(Saved entries)
- - - - -
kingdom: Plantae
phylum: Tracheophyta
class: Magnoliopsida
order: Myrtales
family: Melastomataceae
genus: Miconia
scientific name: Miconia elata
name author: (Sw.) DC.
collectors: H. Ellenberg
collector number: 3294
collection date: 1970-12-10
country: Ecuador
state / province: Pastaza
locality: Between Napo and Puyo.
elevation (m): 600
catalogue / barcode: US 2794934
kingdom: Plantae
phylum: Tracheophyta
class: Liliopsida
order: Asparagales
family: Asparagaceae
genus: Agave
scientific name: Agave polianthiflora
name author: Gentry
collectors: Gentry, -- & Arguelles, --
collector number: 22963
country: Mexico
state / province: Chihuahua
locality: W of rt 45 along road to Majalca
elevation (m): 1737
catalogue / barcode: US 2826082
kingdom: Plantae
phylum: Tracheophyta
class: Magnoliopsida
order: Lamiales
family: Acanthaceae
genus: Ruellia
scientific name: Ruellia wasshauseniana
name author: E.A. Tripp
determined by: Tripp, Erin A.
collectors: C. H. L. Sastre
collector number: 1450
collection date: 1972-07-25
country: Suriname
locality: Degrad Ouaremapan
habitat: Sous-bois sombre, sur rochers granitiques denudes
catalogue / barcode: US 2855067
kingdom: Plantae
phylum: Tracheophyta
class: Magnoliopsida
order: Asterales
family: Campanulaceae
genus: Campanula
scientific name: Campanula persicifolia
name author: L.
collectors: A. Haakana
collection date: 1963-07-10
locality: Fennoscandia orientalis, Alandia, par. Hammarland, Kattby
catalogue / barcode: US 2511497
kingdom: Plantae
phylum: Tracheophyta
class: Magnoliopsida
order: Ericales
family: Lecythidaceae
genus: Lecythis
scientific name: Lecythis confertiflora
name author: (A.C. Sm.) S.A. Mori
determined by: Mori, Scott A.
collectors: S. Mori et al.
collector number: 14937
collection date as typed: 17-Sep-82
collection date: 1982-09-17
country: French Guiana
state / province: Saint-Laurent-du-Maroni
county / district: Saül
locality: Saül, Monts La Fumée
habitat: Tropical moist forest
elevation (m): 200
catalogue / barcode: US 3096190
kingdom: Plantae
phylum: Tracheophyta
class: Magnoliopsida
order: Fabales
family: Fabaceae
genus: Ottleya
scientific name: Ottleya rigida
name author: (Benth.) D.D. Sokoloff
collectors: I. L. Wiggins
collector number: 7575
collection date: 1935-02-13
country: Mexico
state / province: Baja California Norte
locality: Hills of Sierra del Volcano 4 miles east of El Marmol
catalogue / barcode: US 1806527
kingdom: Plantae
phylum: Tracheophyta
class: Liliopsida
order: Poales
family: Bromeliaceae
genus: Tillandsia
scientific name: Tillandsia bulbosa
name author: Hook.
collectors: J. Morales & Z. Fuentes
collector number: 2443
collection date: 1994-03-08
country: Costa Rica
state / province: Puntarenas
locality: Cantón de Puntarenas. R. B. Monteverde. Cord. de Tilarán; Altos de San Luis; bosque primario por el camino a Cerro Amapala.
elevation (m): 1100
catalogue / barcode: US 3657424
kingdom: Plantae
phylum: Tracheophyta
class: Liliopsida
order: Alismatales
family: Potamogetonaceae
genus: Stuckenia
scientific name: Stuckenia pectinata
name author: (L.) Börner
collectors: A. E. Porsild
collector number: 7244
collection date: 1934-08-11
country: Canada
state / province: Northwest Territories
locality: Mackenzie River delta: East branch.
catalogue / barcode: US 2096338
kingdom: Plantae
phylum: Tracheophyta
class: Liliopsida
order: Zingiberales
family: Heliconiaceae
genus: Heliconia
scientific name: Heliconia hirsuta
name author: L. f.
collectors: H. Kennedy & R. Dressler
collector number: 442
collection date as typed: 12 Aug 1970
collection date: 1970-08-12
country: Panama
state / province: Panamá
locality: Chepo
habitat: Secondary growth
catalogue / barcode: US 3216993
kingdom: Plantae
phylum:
- - - - -
# Job
Please give every line of the records above as a numbered list, skipping any blank lines.

# Exercise result
1. kingdom: Plantae
2. phylum: Tracheophyta
3. class: Magnoliopsida
4. order: Myrtales
5. family: Melastomataceae
6. genus: Miconia
7. scientific name: Miconia elata
8. name author: (Sw.) DC.
9. collectors: H. Ellenberg
10. collector number: 3294
11. collection date: 1970-12-10
12. country: Ecuador
13. state / province: Pastaza
14. locality: Between Napo and Puyo.
15. elevation (m): 600
16. catalogue / barcode: US 2794934
17. kingdom: Plantae
18. phylum: Tracheophyta
19. class: Liliopsida
20. order: Asparagales
21. family: Asparagaceae
22. genus: Agave
23. scientific name: Agave polianthiflora
24. name author: Gentry
25. collectors: Gentry, -- & Arguelles, --
26. collector number: 22963
27. country: Mexico
28. state / province: Chihuahua
29. locality: W of rt 45 along road to Majalca
30. elevation (m): 1737
31. catalogue / barcode: US 2826082
32. kingdom: Plantae
33. phylum: Tracheophyta
34. class: Magnoliopsida
35. order: Lamiales
36. family: Acanthaceae
37. genus: Ruellia
38. scientific name: Ruellia wasshauseniana
39. name author: E.A. Tripp
40. determined by: Tripp, Erin A.
41. collectors: C. H. L. Sastre
42. collector number: 1450
43. collection date: 1972-07-25
44. country: Suriname
45. locality: Degrad Ouaremapan
46. habitat: Sous-bois sombre, sur rochers granitiques denudes
47. catalogue / barcode: US 2855067
48. kingdom: Plantae
49. phylum: Tracheophyta
50. class: Magnoliopsida
51. order: Asterales
52. family: Campanulaceae
53. genus: Campanula
54. scientific name: Campanula persicifolia
55. name author: L.
56. collectors: A. Haakana
57. collection date: 1963-07-10
58. locality: Fennoscandia orientalis, Alandia, par. Hammarland, Kattby
59. catalogue / barcode: US 2511497
60. kingdom: Plantae
61. phylum: Tracheophyta
62. class: Magnoliopsida
63. order: Ericales
64. family: Lecythidaceae
65. genus: Lecythis
66. scientific name: Lecythis confertiflora
67. name author: (A.C. Sm.) S.A. Mori
68. determined by: Mori, Scott A.
69. collectors: S. Mori et al.
70. collector number: 14937
71. collection date as typed: 17-Sep-82
72. collection date: 1982-09-17
73. country: French Guiana
74. state / province: Saint-Laurent-du-Maroni
75. county / district: Saül
76. locality: Saül, Monts La Fumée
77. habitat: Tropical moist forest
78. elevation (m): 200
79. catalogue / barcode: US 3096190
80. kingdom: Plantae
81. phylum: Tracheophyta
82. class: Magnoliopsida
83. order: Fabales
84. family: Fabaceae
85. genus: Ottleya
86. scientific name: Ottleya rigida
87. name author: (Benth.) D.D. Sokoloff
88. collectors: I. L. Wiggins
89. collector number: 7575
90. collection date: 1935-02-13
91. country: Mexico
92. state / province: Baja California Norte
93. locality: Hills of Sierra del Volcano 4 miles east of El Marmol
94. catalogue / barcode: US 1806527
95. kingdom: Plantae
96. phylum: Tracheophyta
97. class: Liliopsida
98. order: Poales
99. family: Bromeliaceae
100. genus: Tillandsia
101. scientific name: Tillandsia bulbosa
102. name author: Hook.
103. collectors: J. Morales & Z. Fuentes
104. collector number: 2443
105. collection date: 1994-03-08
106. country: Costa Rica
107. state / province: Puntarenas
108. locality: Cantón de Puntarenas. R. B. Monteverde. Cord. de Tilarán; Altos de San Luis; bosque primario por el camino a Cerro Amapala.
109. elevation (m): 1100
110. catalogue / barcode: US 3657424
111. kingdom: Plantae
112. phylum: Tracheophyta
113. class: Liliopsida
114. order: Alismatales
115. family: Potamogetonaceae
116. genus: Stuckenia
117. scientific name: Stuckenia pectinata
118. name author: (L.) Börner
119. collectors: A. E. Porsild
120. collector number: 7244
121. collection date: 1934-08-11
122. country: Canada
123. state / province: Northwest Territories
124. locality: Mackenzie River delta: East branch.
125. catalogue / barcode: US 2096338
126. kingdom: Plantae
127. phylum: Tracheophyta
128. class: Liliopsida
129. order: Zingiberales
130. family: Heliconiaceae
131. genus: Heliconia
132. scientific name: Heliconia hirsuta
133. name author: L. f.
134. collectors: H. Kennedy & R. Dressler
135. collector number: 442
136. collection date as typed: 12 Aug 1970
137. collection date: 1970-08-12
138. country: Panama
139. state / province: Panamá
140. locality: Chepo
141. habitat: Secondary growth
142. catalogue / barcode: US 3216993
143. kingdom: Plantae
144. phylum:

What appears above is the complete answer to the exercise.